ヘインワーズ侯が用意した取り巻きより確実に裏切らないわよ」
なお、セリアにも言えない役をアマラには押し付けたい所である。
ゲーム上、ひたすら腰を振り続けないと認められない世界樹の花嫁という役を。
数日後、金が少し使われて、私の取り巻きとしてアマラ・イベリスベルがメリアス魔術学園に転入してくる。
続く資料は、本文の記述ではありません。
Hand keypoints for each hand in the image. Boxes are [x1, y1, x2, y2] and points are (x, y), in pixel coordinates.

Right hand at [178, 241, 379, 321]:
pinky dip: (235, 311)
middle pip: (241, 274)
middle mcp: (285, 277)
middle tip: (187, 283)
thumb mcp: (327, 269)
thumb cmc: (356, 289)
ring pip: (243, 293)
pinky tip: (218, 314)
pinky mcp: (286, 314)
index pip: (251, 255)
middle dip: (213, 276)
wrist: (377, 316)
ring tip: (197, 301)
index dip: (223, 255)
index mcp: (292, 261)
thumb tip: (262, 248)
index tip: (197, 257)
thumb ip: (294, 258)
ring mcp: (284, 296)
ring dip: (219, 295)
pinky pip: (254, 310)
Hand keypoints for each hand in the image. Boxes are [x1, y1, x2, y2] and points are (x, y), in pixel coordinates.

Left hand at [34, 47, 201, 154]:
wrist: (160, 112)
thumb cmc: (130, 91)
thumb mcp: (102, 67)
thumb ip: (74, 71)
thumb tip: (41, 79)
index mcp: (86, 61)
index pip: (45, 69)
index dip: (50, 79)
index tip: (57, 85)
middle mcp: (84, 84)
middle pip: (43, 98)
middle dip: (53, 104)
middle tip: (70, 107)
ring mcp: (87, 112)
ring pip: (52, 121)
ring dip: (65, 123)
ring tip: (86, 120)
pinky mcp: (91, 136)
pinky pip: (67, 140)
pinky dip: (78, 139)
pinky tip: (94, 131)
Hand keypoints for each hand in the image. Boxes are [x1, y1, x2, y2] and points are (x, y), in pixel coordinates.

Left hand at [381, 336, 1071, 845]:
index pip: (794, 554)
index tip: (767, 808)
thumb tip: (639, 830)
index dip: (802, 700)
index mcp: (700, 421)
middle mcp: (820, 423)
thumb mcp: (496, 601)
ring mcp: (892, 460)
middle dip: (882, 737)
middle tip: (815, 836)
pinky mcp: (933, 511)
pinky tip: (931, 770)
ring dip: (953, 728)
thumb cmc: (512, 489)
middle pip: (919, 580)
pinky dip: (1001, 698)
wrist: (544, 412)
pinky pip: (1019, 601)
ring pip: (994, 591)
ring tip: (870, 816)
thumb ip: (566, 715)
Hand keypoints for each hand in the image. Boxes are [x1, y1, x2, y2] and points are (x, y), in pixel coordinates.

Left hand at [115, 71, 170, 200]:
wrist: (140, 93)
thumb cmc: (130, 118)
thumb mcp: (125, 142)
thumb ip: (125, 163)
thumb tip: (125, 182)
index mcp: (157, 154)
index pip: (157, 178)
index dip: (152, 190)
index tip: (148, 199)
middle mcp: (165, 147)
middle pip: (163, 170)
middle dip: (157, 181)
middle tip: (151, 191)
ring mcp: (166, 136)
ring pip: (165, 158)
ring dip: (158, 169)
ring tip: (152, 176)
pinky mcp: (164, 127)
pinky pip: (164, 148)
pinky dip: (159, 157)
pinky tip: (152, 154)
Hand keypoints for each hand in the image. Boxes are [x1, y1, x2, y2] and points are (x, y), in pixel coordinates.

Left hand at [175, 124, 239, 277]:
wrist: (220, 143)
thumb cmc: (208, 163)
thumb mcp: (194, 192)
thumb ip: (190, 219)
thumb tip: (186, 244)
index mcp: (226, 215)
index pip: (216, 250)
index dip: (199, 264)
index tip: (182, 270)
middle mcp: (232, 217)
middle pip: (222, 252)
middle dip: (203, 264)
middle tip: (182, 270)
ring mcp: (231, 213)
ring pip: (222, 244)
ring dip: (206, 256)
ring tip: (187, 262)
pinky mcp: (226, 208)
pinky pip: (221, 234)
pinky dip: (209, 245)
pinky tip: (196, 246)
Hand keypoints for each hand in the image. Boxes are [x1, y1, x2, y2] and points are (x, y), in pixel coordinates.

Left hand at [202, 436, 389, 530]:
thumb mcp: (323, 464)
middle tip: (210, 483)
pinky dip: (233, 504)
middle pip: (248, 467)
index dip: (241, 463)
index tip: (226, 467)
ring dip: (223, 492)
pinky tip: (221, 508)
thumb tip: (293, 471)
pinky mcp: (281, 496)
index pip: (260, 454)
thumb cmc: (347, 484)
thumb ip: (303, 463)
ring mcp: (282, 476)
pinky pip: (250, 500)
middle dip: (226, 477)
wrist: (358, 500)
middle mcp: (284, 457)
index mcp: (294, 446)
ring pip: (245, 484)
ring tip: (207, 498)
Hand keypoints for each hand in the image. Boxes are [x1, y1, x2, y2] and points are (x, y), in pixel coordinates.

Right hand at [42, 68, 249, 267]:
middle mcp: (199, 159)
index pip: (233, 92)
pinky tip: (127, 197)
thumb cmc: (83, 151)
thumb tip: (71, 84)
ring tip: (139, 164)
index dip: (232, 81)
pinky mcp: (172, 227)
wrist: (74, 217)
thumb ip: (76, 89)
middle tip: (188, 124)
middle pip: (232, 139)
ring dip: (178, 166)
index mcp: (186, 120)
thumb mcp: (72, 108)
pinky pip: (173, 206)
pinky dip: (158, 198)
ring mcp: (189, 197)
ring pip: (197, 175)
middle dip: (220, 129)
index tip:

交渉に当たったセリアの愚痴とともに
なお、心配になって一緒に転入したシドの言葉によると、取り巻きというより悪友というか喧嘩友達みたいになるのは後の話。
「もうああいう危ない真似はおよしになってください!
路地から出るまで気が休まりませんでしたよ……」
セリアの小言を聞き流しながら、私は歓楽街から出る。
まぁ、セリアもぽちを知っているから私の身に何かあるとは思っていないだろうが、役割柄小言を言わねばいけない立場に同情せざるを得ない。
「はいはい。
無事に終ったのだから……!!」
(……昔、冒険者としてメリアスに居てな。
世界樹の花嫁の探索に同行した事があったんだ。
駆け出しの青二才の時の話さ)
いつの寝物語だっだろうか。
あの頃より背が低く、冒険心は高く、まっすぐ前を見つめていた赤髪の剣士の名前を口に出そうとして思い留まる。
「ア……!」
「?
どうした?
俺に何か用か?」
私と同じ年だろうか。
それでも背は彼の方が高い。
体は鍛えているのだろうが、経験が伴っていないから若さの方が先に出る。
そして、燃えるような赤髪とまっすぐ私を見つめる漆黒の瞳の中に私が映っている事に何故か涙が出そうになる。
「い、いえ。
ごめんなさい。
人違いだったみたい。
けど、何かの縁だし、よかったら貴方の名前を聞かせてくれないかしら?」
こちらのごまかしに彼は気づかないが、胸元の模造花を見て華姫だろうというのは感づいたらしい。
営業トークと勘違いして、彼は愛想よく笑った。
「いいぜ。
俺の名前はアルフレッド・カラカル。
駆け出しの剣士だからどんな依頼でもうけるぜ。
あんたを買うのはずっと先になるが、それでもいいのかい?」
「……え。ええ。
その時を待っていますわ。
冒険者さん」
こちらの名前を言う前に、あの人は歓楽街の中に消えてゆく。
アルフレッド。
私が本陣で指揮をとらねばならなかった為に、見殺しにした最愛の人。
セリアの前で泣くのを堪え、表情を崩さずお嬢様面を維持するのは、かなり辛かった。